McCain Foods has long demonstrated an appreciation of the nature and value of potato research and technology development.

• The first recorded contact with the Agriculture Canada Research Station in Fredericton came in 1958, the second year of operation. That Station, together with Dr. Ora Smith of Cornell University, was asked to investigate a problem related to after-cooking darkening.

• In 1960 McCain Foods joined with three research institutions to establish a major project to look at texture problems in French fries manufactured from potatoes grown in the Northeast. By 1965, this research group had outlined field production and processing criteria that are the standard of eastern French fry production today. The Management Profile that has become the trademark of technology transfer for McCain worldwide has an outgrowth of this research project.

• The McCain Research Farm in New Brunswick was established in 1974 to generate specialized crop management information related to the production of potatoes for processing. Subsequently, similar Research Farms were established in England, Holland and France.

• McCain Foods played the key role in the evaluation of the commercial potential of the variety Shepody, in its introduction into many production areas worldwide, and in the establishment of Shepody with major food service customers as a source of raw material for quality French fries. • In order to meet McDonald French fry specifications, in 1986 McCain initiated a program to transfer to Europe seed stocks of Russet Burbank and Shepody, and to, as required, develop or transfer the technology necessary to grow these varieties under local conditions. Europe had little previous experience with North American type varieties, seed cutting, disease problems associated with these varieties, or with the harvesting, handling and storage of large tubers. For five years the Research Farms worked to develop the requisite management profiles.
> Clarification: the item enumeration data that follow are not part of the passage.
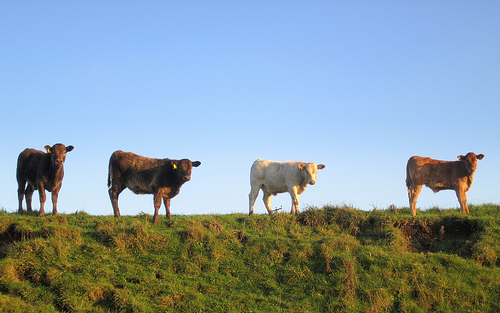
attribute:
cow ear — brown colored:
[41, 140, 56, 155]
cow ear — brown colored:
[62, 141, 75, 155]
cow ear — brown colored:
[163, 156, 180, 172]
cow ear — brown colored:
[188, 155, 203, 170]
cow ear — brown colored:
[453, 149, 466, 162]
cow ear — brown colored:
[473, 150, 485, 164]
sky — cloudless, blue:
[0, 0, 499, 216]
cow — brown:
[400, 148, 486, 222]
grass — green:
[2, 205, 497, 309]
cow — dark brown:
[107, 149, 198, 224]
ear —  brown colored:
[455, 152, 466, 160]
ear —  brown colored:
[475, 152, 483, 162]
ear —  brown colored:
[190, 156, 201, 168]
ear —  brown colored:
[65, 143, 75, 155]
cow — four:
[406, 147, 488, 212]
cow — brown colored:
[12, 140, 77, 216]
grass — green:
[157, 221, 402, 307]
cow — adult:
[15, 143, 75, 215]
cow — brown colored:
[11, 142, 84, 211]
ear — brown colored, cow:
[190, 156, 202, 171]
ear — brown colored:
[477, 152, 485, 159]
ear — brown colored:
[316, 162, 326, 169]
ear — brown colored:
[298, 161, 306, 170]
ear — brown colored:
[66, 145, 74, 151]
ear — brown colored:
[43, 145, 52, 152]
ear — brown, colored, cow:
[315, 160, 330, 171]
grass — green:
[58, 228, 355, 298]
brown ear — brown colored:
[43, 143, 53, 153]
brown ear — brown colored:
[64, 145, 76, 153]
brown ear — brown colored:
[190, 159, 201, 171]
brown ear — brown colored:
[453, 152, 466, 161]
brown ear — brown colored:
[476, 150, 483, 158]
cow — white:
[223, 150, 328, 210]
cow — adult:
[7, 138, 77, 213]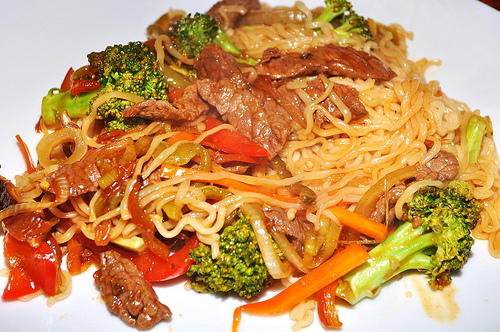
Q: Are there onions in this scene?
A: Yes, there is an onion.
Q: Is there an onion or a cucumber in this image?
A: Yes, there is an onion.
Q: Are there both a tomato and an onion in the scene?
A: No, there is an onion but no tomatoes.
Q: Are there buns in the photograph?
A: No, there are no buns.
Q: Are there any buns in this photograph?
A: No, there are no buns.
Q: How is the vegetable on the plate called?
A: The vegetable is an onion.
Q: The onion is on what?
A: The onion is on the plate.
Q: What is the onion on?
A: The onion is on the plate.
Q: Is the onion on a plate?
A: Yes, the onion is on a plate.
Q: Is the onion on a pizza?
A: No, the onion is on a plate.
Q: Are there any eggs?
A: No, there are no eggs.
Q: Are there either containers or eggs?
A: No, there are no eggs or containers.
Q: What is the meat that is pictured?
A: The meat is beef.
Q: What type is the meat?
A: The meat is beef.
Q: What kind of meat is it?
A: The meat is beef.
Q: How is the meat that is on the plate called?
A: The meat is beef.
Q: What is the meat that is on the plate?
A: The meat is beef.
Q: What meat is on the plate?
A: The meat is beef.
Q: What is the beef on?
A: The beef is on the plate.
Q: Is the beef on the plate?
A: Yes, the beef is on the plate.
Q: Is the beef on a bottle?
A: No, the beef is on the plate.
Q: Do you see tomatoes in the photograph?
A: No, there are no tomatoes.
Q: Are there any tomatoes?
A: No, there are no tomatoes.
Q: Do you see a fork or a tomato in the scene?
A: No, there are no tomatoes or forks.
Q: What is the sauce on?
A: The sauce is on the plate.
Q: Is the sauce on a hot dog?
A: No, the sauce is on the plate.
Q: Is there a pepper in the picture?
A: Yes, there is a pepper.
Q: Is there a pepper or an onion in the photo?
A: Yes, there is a pepper.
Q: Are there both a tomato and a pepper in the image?
A: No, there is a pepper but no tomatoes.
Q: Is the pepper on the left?
A: Yes, the pepper is on the left of the image.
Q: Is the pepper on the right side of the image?
A: No, the pepper is on the left of the image.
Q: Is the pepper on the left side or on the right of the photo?
A: The pepper is on the left of the image.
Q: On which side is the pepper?
A: The pepper is on the left of the image.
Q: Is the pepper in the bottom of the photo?
A: Yes, the pepper is in the bottom of the image.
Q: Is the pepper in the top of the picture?
A: No, the pepper is in the bottom of the image.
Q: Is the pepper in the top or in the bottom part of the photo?
A: The pepper is in the bottom of the image.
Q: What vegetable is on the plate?
A: The vegetable is a pepper.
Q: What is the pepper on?
A: The pepper is on the plate.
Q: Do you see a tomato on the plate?
A: No, there is a pepper on the plate.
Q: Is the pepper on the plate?
A: Yes, the pepper is on the plate.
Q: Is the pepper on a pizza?
A: No, the pepper is on the plate.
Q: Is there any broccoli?
A: Yes, there is broccoli.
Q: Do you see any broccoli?
A: Yes, there is broccoli.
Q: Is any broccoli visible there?
A: Yes, there is broccoli.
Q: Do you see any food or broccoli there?
A: Yes, there is broccoli.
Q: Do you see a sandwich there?
A: No, there are no sandwiches.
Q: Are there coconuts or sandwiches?
A: No, there are no sandwiches or coconuts.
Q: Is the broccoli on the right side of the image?
A: Yes, the broccoli is on the right of the image.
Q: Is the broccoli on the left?
A: No, the broccoli is on the right of the image.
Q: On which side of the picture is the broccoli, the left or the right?
A: The broccoli is on the right of the image.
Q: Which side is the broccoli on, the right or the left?
A: The broccoli is on the right of the image.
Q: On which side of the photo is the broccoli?
A: The broccoli is on the right of the image.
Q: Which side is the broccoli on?
A: The broccoli is on the right of the image.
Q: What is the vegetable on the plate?
A: The vegetable is broccoli.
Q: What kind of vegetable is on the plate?
A: The vegetable is broccoli.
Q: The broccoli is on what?
A: The broccoli is on the plate.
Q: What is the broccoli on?
A: The broccoli is on the plate.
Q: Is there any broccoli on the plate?
A: Yes, there is broccoli on the plate.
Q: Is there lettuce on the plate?
A: No, there is broccoli on the plate.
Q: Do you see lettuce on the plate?
A: No, there is broccoli on the plate.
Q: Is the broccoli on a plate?
A: Yes, the broccoli is on a plate.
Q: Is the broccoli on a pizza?
A: No, the broccoli is on a plate.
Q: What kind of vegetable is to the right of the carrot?
A: The vegetable is broccoli.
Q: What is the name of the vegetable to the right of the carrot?
A: The vegetable is broccoli.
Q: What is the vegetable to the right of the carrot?
A: The vegetable is broccoli.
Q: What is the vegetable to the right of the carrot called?
A: The vegetable is broccoli.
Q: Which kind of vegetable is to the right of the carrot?
A: The vegetable is broccoli.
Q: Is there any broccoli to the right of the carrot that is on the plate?
A: Yes, there is broccoli to the right of the carrot.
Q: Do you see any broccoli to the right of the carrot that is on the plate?
A: Yes, there is broccoli to the right of the carrot.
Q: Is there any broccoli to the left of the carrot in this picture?
A: No, the broccoli is to the right of the carrot.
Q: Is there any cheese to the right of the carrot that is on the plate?
A: No, there is broccoli to the right of the carrot.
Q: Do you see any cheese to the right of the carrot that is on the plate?
A: No, there is broccoli to the right of the carrot.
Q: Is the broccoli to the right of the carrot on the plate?
A: Yes, the broccoli is to the right of the carrot.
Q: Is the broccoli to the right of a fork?
A: No, the broccoli is to the right of the carrot.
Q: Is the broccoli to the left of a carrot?
A: No, the broccoli is to the right of a carrot.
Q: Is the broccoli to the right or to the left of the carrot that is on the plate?
A: The broccoli is to the right of the carrot.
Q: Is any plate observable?
A: Yes, there is a plate.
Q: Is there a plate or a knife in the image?
A: Yes, there is a plate.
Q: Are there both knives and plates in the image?
A: No, there is a plate but no knives.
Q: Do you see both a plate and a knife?
A: No, there is a plate but no knives.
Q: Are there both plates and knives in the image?
A: No, there is a plate but no knives.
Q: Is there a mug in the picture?
A: No, there are no mugs.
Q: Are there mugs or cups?
A: No, there are no mugs or cups.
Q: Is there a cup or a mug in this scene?
A: No, there are no mugs or cups.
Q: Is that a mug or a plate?
A: That is a plate.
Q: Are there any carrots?
A: Yes, there is a carrot.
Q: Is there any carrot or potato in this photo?
A: Yes, there is a carrot.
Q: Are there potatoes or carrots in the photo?
A: Yes, there is a carrot.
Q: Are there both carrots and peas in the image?
A: No, there is a carrot but no peas.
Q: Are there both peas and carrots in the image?
A: No, there is a carrot but no peas.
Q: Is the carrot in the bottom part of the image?
A: Yes, the carrot is in the bottom of the image.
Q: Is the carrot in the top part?
A: No, the carrot is in the bottom of the image.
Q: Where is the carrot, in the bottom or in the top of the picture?
A: The carrot is in the bottom of the image.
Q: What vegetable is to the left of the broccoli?
A: The vegetable is a carrot.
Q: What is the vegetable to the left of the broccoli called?
A: The vegetable is a carrot.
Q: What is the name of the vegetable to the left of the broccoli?
A: The vegetable is a carrot.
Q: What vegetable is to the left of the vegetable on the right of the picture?
A: The vegetable is a carrot.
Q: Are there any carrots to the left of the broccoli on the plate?
A: Yes, there is a carrot to the left of the broccoli.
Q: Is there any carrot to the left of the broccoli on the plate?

By 1991, significant commercial acreages of these two varieties were in production in four European countries.

• McCain Foods developed the production technology and was the first to successfully market the high solids, low fat, ovenable French fry for the retail market. The McCain brand dominates that retail market segment in most countries where they have operations.

McCain Foods has been a Sustaining Member of The PAA since 1962, and has been the premiere industry supporter of several annual meetings. The company has been a Sustaining Member of the European Association for Potato Research since 1970.

Others have chosen to recognize the achievements of these two brothers:- Wallace has been granted honourary degrees by Mount Allison University and the University of King’s College and is a Director of the Royal Bank; while Harrison has been granted honourary degrees by the University of New Brunswick, Acadia University and MacDonald College of McGill, is a Director of the Bank of Nova Scotia and a Member of the Order of Canada.

In recognition of the role of McCain Foods Ltd. in creating and developing markets for the potato worldwide—

In recognition of their understanding of the role of new technologies in the efficient production, under environmentally friendly conditions, of quality processing potatoes–

and In recognition of the support given to The Potato Association of America and the endeavors of many of the Association’s individual members–

I am pleased to present G. Wallace F. McCain and H. Harrison McCain for Honourary Life Memberships in The Potato Association of America.